What you return should match the listing exactly, minus its images.

## Data provided
============================================================

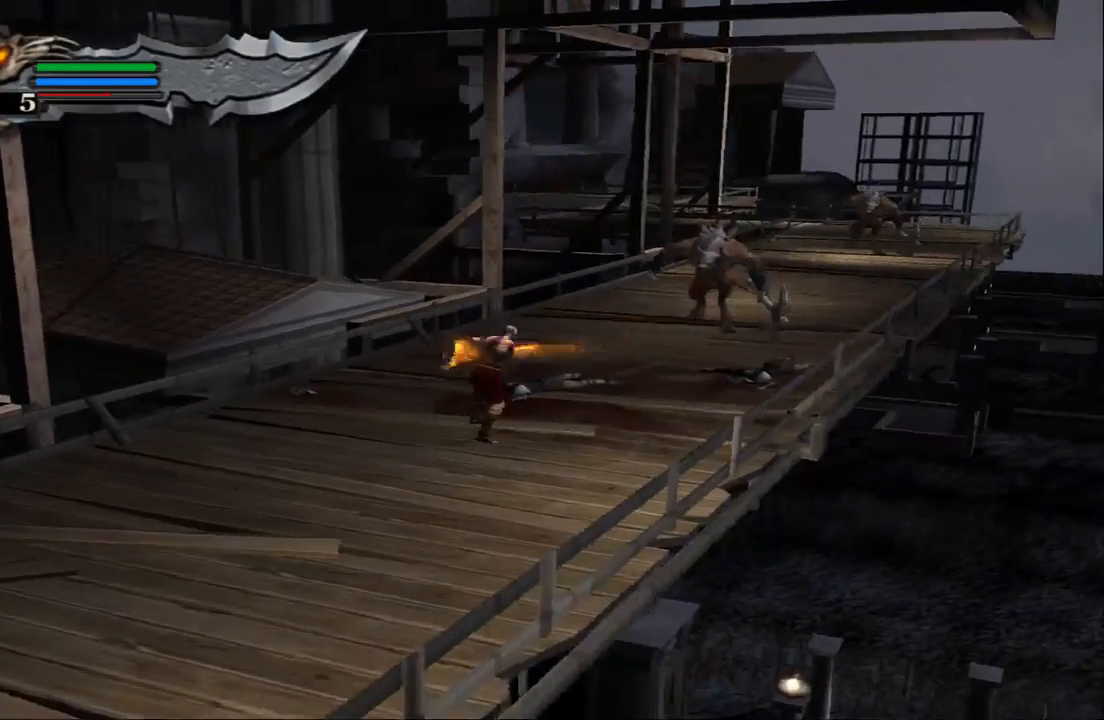
{"buttons": [], "left_stick": "up-right", "right_stick": "center", "events": [[100, "TRIANGLE", "down"], [267, "TRIANGLE", "up"]]}
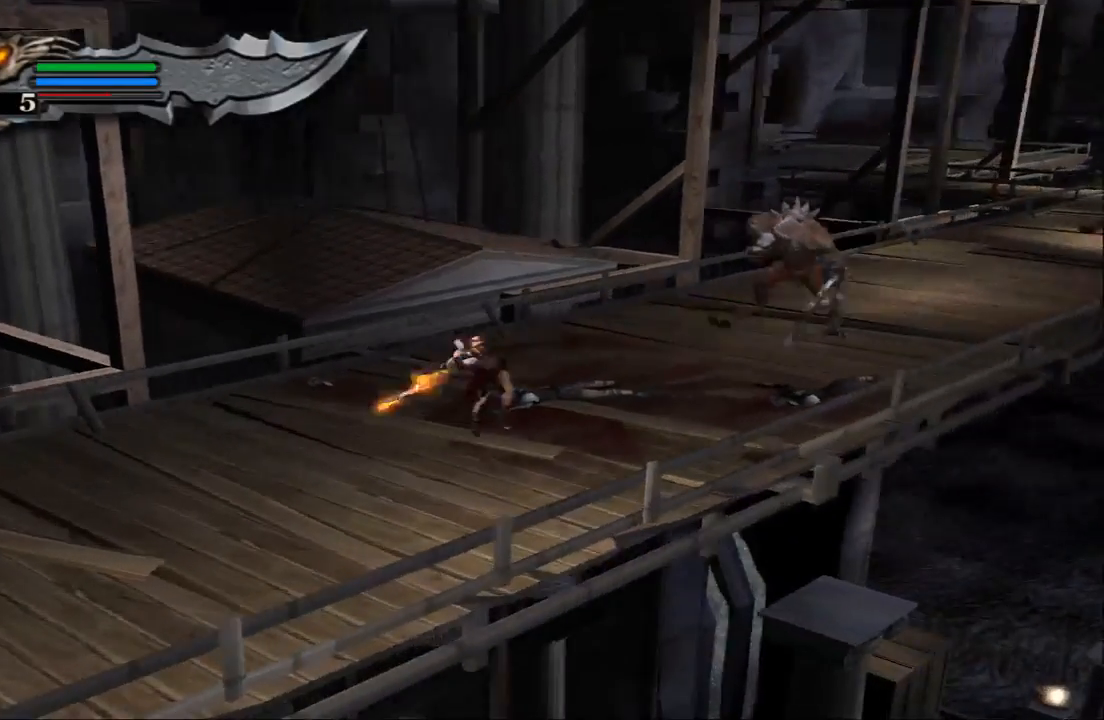
{"buttons": ["SQUARE"], "left_stick": "center", "right_stick": "center", "events": [[333, "SQUARE", "down"], [400, "left_stick", "center"], [433, "SQUARE", "up"], [500, "SQUARE", "down"]]}
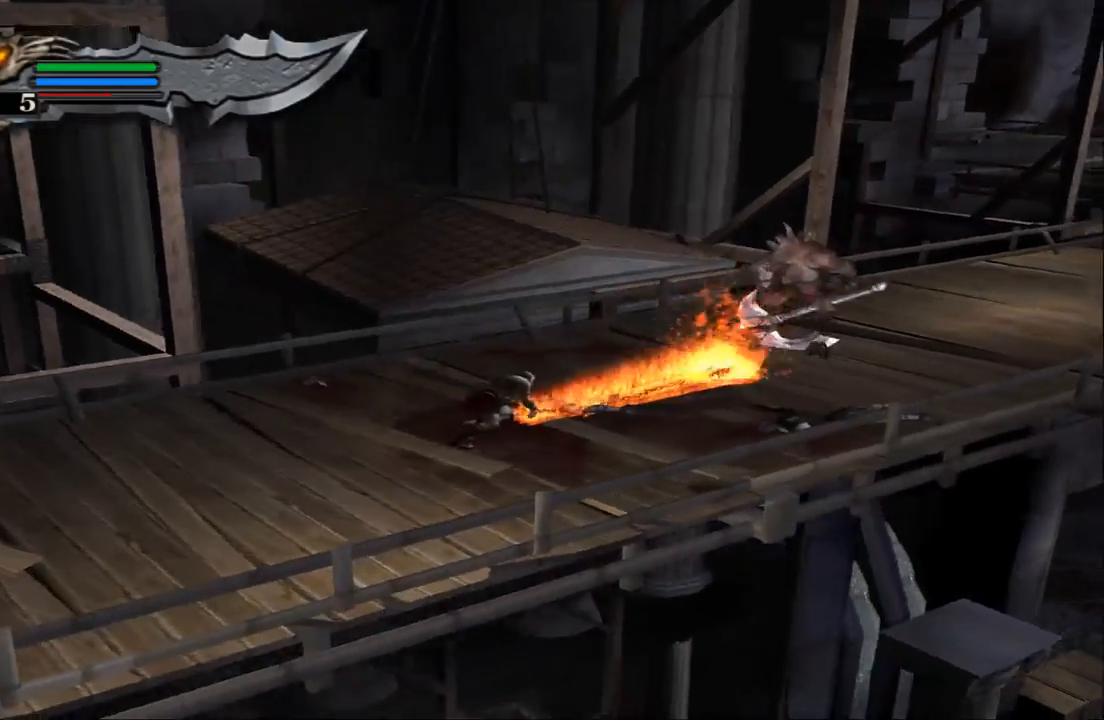
{"buttons": [], "left_stick": "right", "right_stick": "center", "events": [[100, "SQUARE", "up"], [167, "SQUARE", "down"], [300, "SQUARE", "up"], [367, "SQUARE", "down"], [433, "left_stick", "right"], [467, "SQUARE", "up"]]}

============================================================

## Exercise output
{"buttons": [], "left_stick": "up-right", "right_stick": "center", "events": [[100, "TRIANGLE", "down"], [267, "TRIANGLE", "up"]]}
{"buttons": ["SQUARE"], "left_stick": "center", "right_stick": "center", "events": [[333, "SQUARE", "down"], [400, "left_stick", "center"], [433, "SQUARE", "up"], [500, "SQUARE", "down"]]}
{"buttons": [], "left_stick": "right", "right_stick": "center", "events": [[100, "SQUARE", "up"], [167, "SQUARE", "down"], [300, "SQUARE", "up"], [367, "SQUARE", "down"], [433, "left_stick", "right"], [467, "SQUARE", "up"]]}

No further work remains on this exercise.